Over the weekend, the Romney campaign began distributing direct mail in Iowa touting the former Massachusetts governor’s tough stance on illegal immigration, while Bachmann highlighted a 2004 letter signed by Gingrich in which the former Georgia congressman expressed support for President Bush’s guest-worker program.

"This letter is a clear indication that Speaker Gingrich has a deep history of supporting amnesty," Bachmann said in a statement.

While both Romney and Bachmann have themselves made past statements seemingly in line with Gingrich’s call to allow some long-term illegal residents to stay in the United States, sound-bite-ready attacks on Gingrich’s recent comments nonetheless could create problems for him in New Hampshire and elsewhere.

And it is in answering such criticisms that New Hampshire’s only statewide newspaper could play its most impactful role.

“Because the Union Leader is a conservative paper, that in itself will provide cover on issues like immigration,” said New Hampshire Republican strategist Mike Dennehy.

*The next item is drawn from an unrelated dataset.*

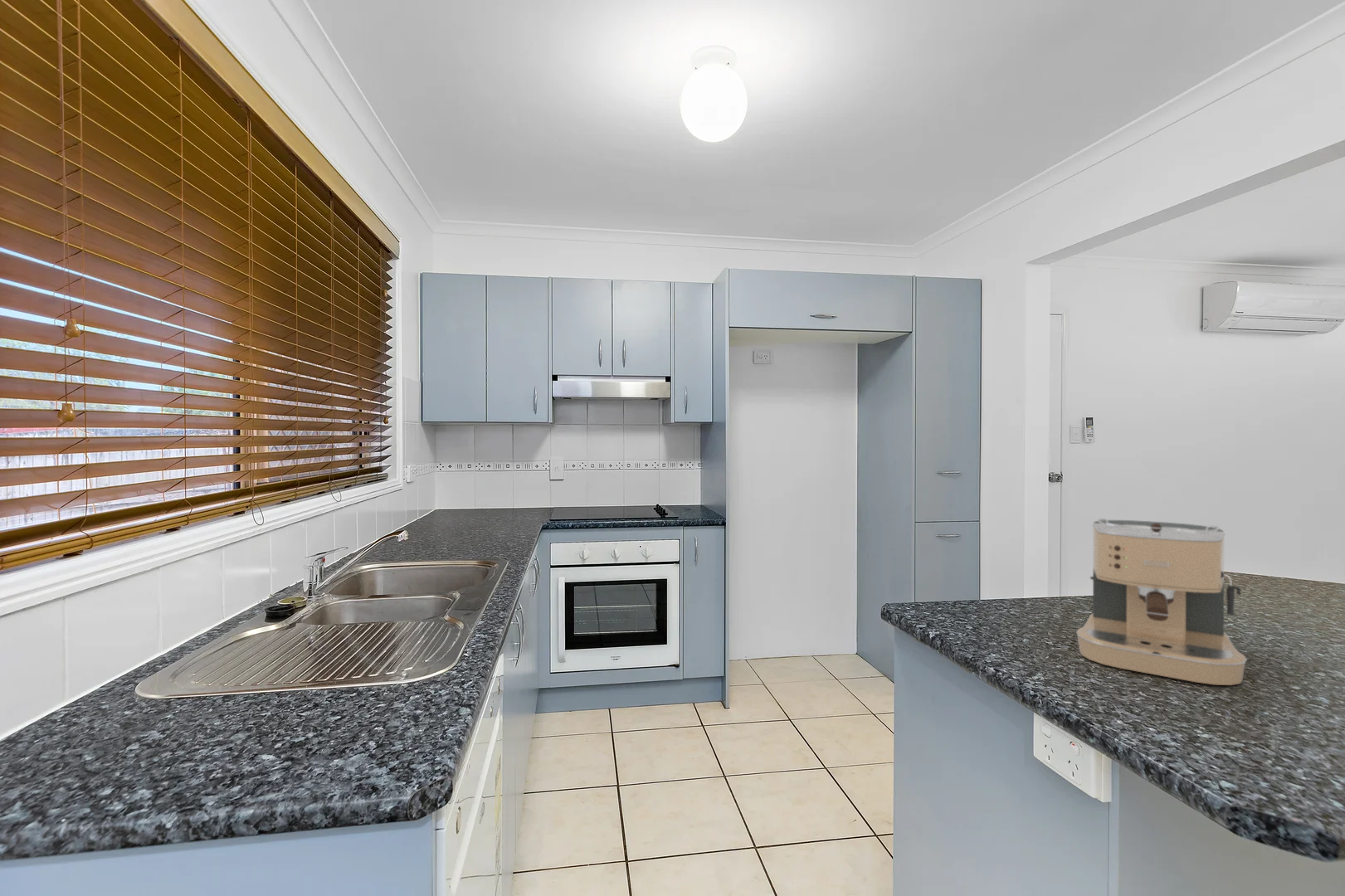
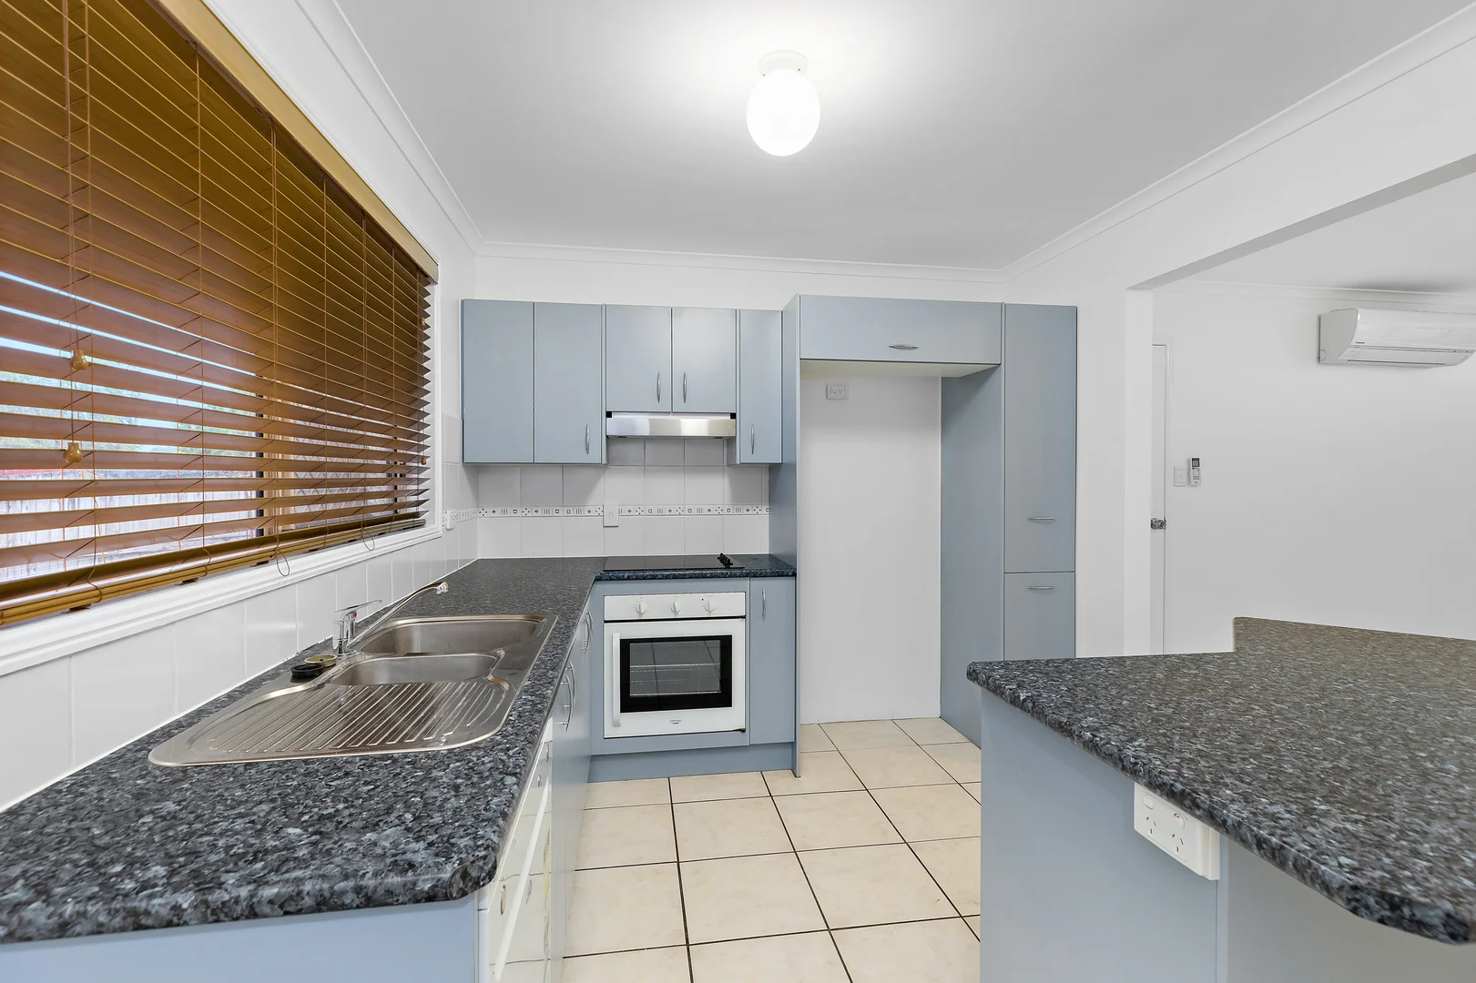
- coffee maker [1075,518,1248,686]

The controversy figures to be a focus in New Hampshire this week, as Rick Perry is set to campaign in the state with Joe Arpaio -- the Arizona sheriff whose hard-line stance on illegal immigration has made him a revered figure in Republican presidential politics.

Back in September, Perry suggested in a debate that those who don’t support in-state tuition rates for illegal immigrants’ children “don’t have a heart” -- an ill-advised comment that was instrumental in damaging the Texas governor’s once high-flying candidacy, and a comment he later took back.

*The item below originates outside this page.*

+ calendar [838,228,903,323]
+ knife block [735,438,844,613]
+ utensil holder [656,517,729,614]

The fallout from the Perry flap demonstrated that while just about everyone agrees that the presidency will ultimately be won or lost on the economy, illegal immigration may be a tripwire with the potential to sink an ascendant candidate in the GOP primary fight.

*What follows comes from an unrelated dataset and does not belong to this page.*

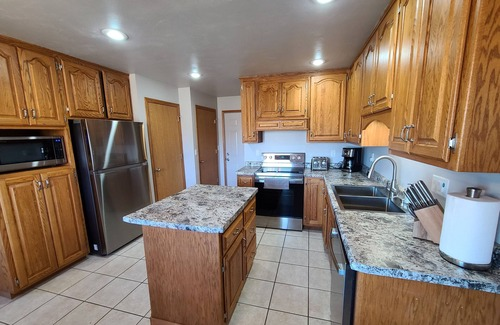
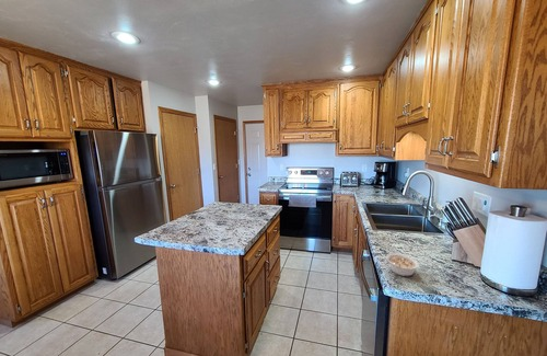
+ legume [385,252,420,277]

Though the majority of voters might not list the issue as their top concern, its inherently emotional nature makes it ideal fodder for intra-party attack ads.

In the run-up to the Granite State’s 2008 primary, the Iraq War was at the top of GOP discourse there. But operatives involved in that race recall the Romney camp’s direct-mail campaign accusing Rudy Giuliani of making New York a “sanctuary city” for illegals, and they say it was perhaps the key factor in Giuliani’s decision to practically give up on a state that once looked promising for him.

New Hampshire GOP strategist Rich Killion agreed that the Union Leader endorsement’s most vital benefit for Gingrich may be in providing a counterbalance to attacks from rival campaigns, which may become more prevalent if Gingrich’s rise in the polls continues.

“Illegal immigration is a gut-level issue on fairness, and to take a different perspective on it is very hard to explain,” Killion said. “The Union Leader has the potential to weigh in on it in a way that would not only be a tremendous benefit to Gingrich, it could have the potential to reposition how the issue is viewed in the Republican primary as a whole.”

The Union Leader has a mixed record of picking past winners, and the value of any newspaper’s endorsement in the modern media climate remains an open question.

But the Manchester-based daily has often been particularly emphatic and sustained in its front-page advocacy for its preferred presidential candidate -- a trait that figures to guarantee broader coverage of editorials that reinforce Gingrich’s position on what could be one of his most vulnerable issues.